Objectivity is the default. A single diode is objective. You need memory and internal logic and feedback loops before you can have any subjective processing.

It is not enough to have representations of what is there. You also need to develop a clear sense of boundaries. And to rigidly enforce them through identifying self-not self. A chunk of this is done with feelings and sensations. But the more mental and thought-based aspects are undertaken by having still more processing going on. It's basically excess processing on top of what actually IS.
You have that precisely backwards.

The complex processing here is all involved in creating the subjective self. The objective part is the easy one. Stimulus-response. That's all that's required. Evolution will weed out the inappropriate responses and leave ones that are objectively relevant.

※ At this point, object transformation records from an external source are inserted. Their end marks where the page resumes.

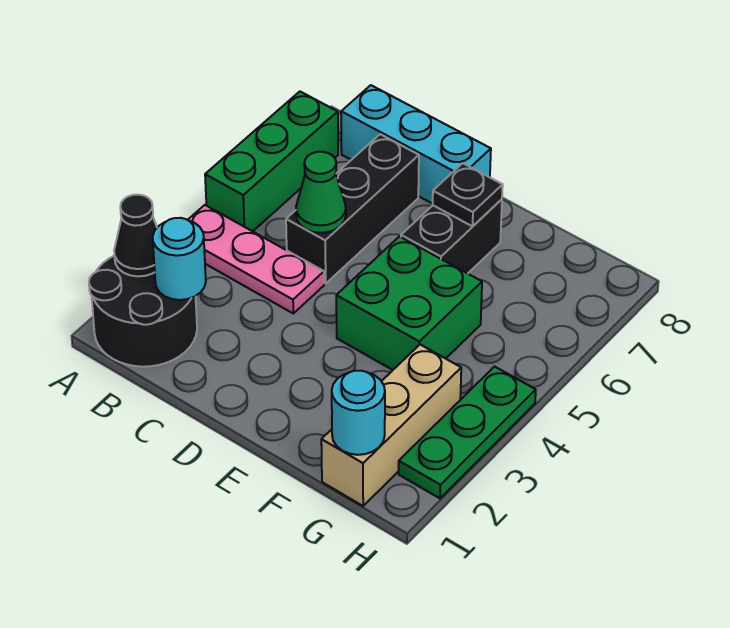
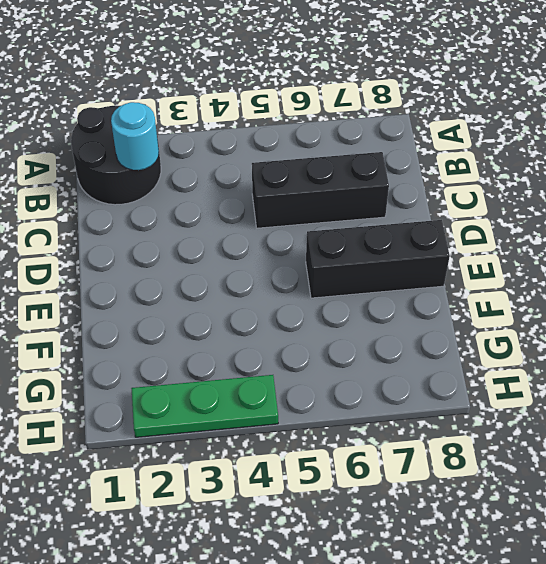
black brick E6:E8 level 1 -> black brick E6:E7 level 1
none -> pink plate A4:C4 level 1
none -> green brick A5:A7 level 1
none -> cyan brick B8:D8 level 1

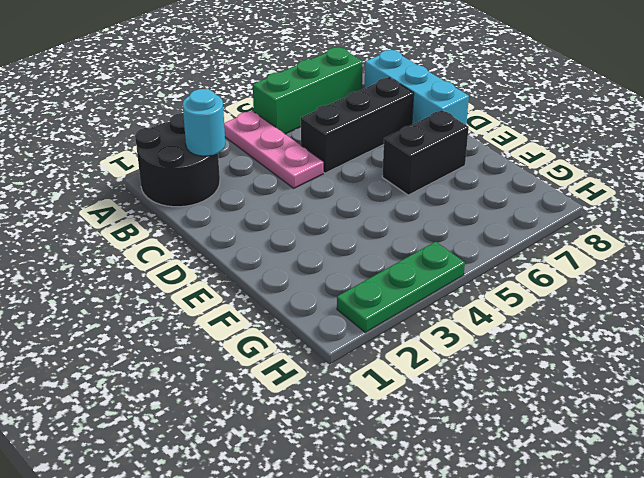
none -> green brick E4:F5 level 1
none -> tan brick G1:G3 level 1
none -> black cone A2 level 2

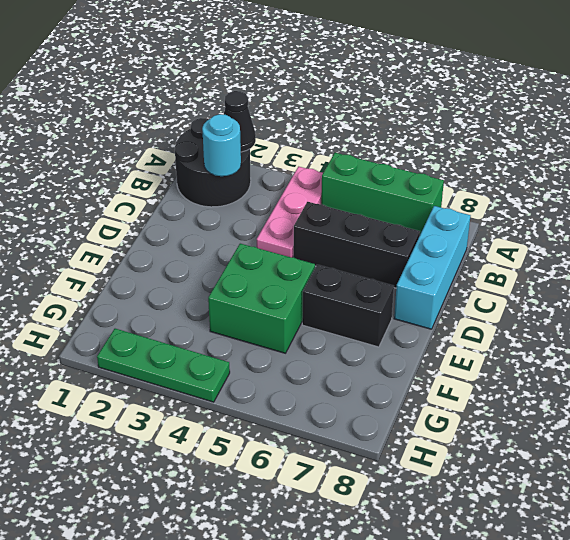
none -> tan brick G1:G3 level 1
none -> green cone C5 level 2
none -> black plate E7 level 2

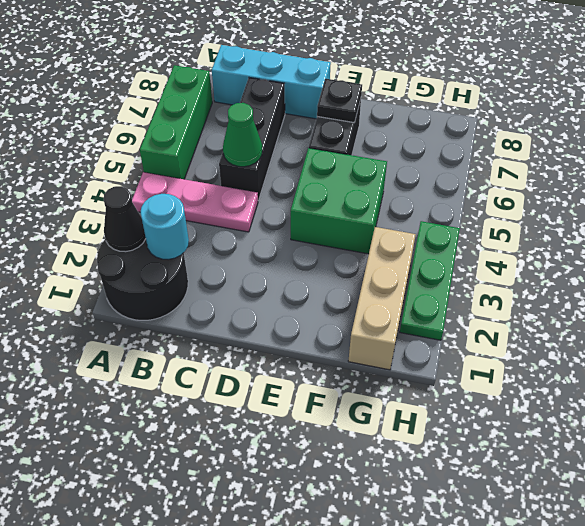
none -> cyan round brick G1 level 2

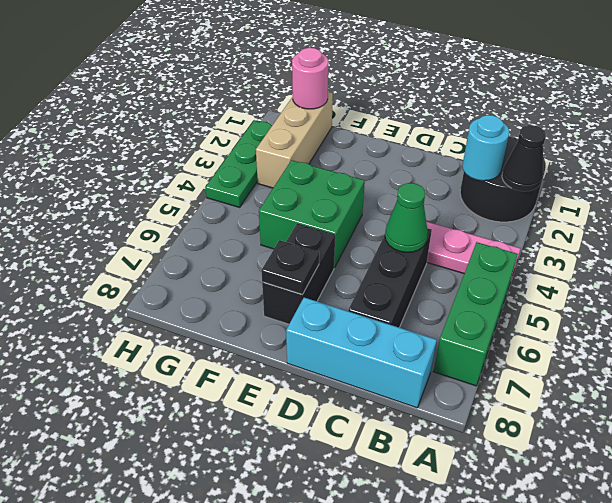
pink round brick G1 level 2 -> cyan round brick G1 level 2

And the self/not-self barrier is enforced by simple physics. If you poke a planarian with a pin, it responds. If you poke a second planarian with a pin, the first planarian does not respond, because it's not being poked.
 
No. Objectivity is a threadbare skeleton "best" view of reality using our limited perceptions. Using this objective information and processing it using reason is what takes brain processing and brain power. This goes completely against emotion and feeling.

Objectivity only kicks in with certain brain functions - mirroring, body-map, and thinking among the more significant. Without the action of, for example, thinking, reality looks no different but is entirely different! There's no "one" in it. The "I" is simply not innate to being, as materialism confirms. It is just being constructed, and as it is so visual and other representions are then put into the objective perspective. Subjectivity doesn't come into the equation. It's irrelevant here. You have a baseline non-dual, selfless reality being constructed into objective reality through ancilliary processing. Simple as that if you ask me.